Edward Abend (May 30, 1822 – July 17, 1904) was a German American politician, lawyer, and banker from the Kingdom of Bavaria. He came with his family to St. Louis, Missouri as a child, later moving to Belleville, Illinois. After studying at Lebanon College, Abend became a lawyer, eventually opening a practice in Belleville. Abend was active in the affairs of the city and county and was elected mayor four times. He served one term in the Illinois House of Representatives as a Free Soil Democrat.

==Biography==
Edward Abend was born in Marnheim, Kingdom of Bavaria, on May 30, 1822. His family emigrated to the United States, settling in St. Louis, Missouri. After a cholera outbreak killed his father, brother, and sister, Abend's family moved to Belleville, Illinois. Abend attended public schools in St. Louis, but attended a private academy in Belleville.

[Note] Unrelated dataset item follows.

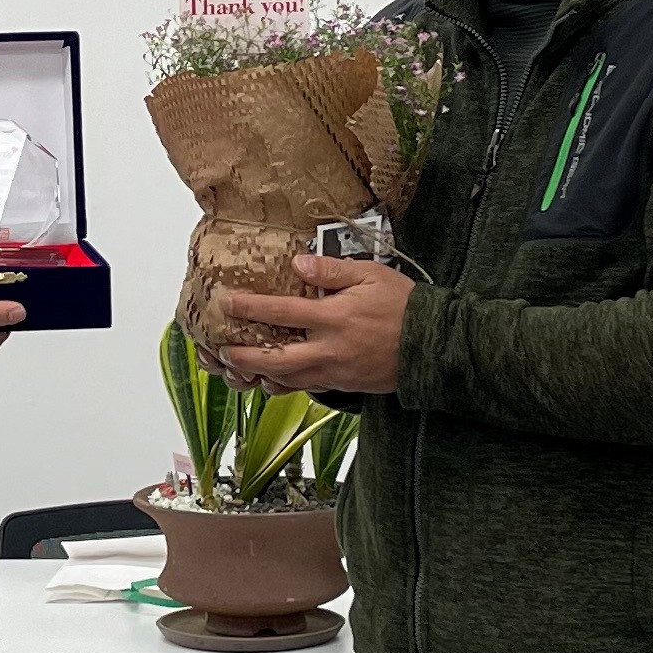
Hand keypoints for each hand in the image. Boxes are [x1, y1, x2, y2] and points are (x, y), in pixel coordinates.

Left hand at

He was admitted to Lebanon College in 1840. He was admitted to the bar in 1843 and practiced in Lebanon, Illinois for two years. In 1844, he purchased a farm and operated it for six years. He then returned to Belleville to again practice law.

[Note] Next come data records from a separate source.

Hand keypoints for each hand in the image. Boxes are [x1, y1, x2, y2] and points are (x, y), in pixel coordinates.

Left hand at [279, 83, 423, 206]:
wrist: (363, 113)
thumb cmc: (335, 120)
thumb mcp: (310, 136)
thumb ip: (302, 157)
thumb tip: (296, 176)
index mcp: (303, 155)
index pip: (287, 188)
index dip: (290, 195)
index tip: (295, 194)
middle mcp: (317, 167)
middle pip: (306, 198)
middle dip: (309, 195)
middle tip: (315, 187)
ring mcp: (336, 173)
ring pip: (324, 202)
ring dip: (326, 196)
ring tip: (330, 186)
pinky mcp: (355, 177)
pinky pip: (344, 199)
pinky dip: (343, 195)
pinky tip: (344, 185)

Abend was elected to the Illinois House of Representatives in 1848, serving one term. He was affiliated with the Free Soil Party and the Democratic Party. He maintained his affiliation with the Democrats, but often voted for Republican presidential candidates. He served as mayor of Belleville five times. He also served a term on the St. Clair County Board of Supervisors.

In 1860, Abend founded the Belleville Savings Bank and was named its first president. He also became president of the Electric Light Company of Belleville. He was the manager and president of the St. Clair Turnpike Company, which built a road in 1850 that was later sold to an electric railroad company. He was a director of the St. Louis, Alton and Terre Haute Railroad for twenty years.

Abend married Caroline Westermann in 1852. They had one daughter, Louisa, who died young. He remarried to Anna Hilgard in 1856. They had six children. He enjoyed traveling in his spare time and twice visited Europe. He died on July 17, 1904.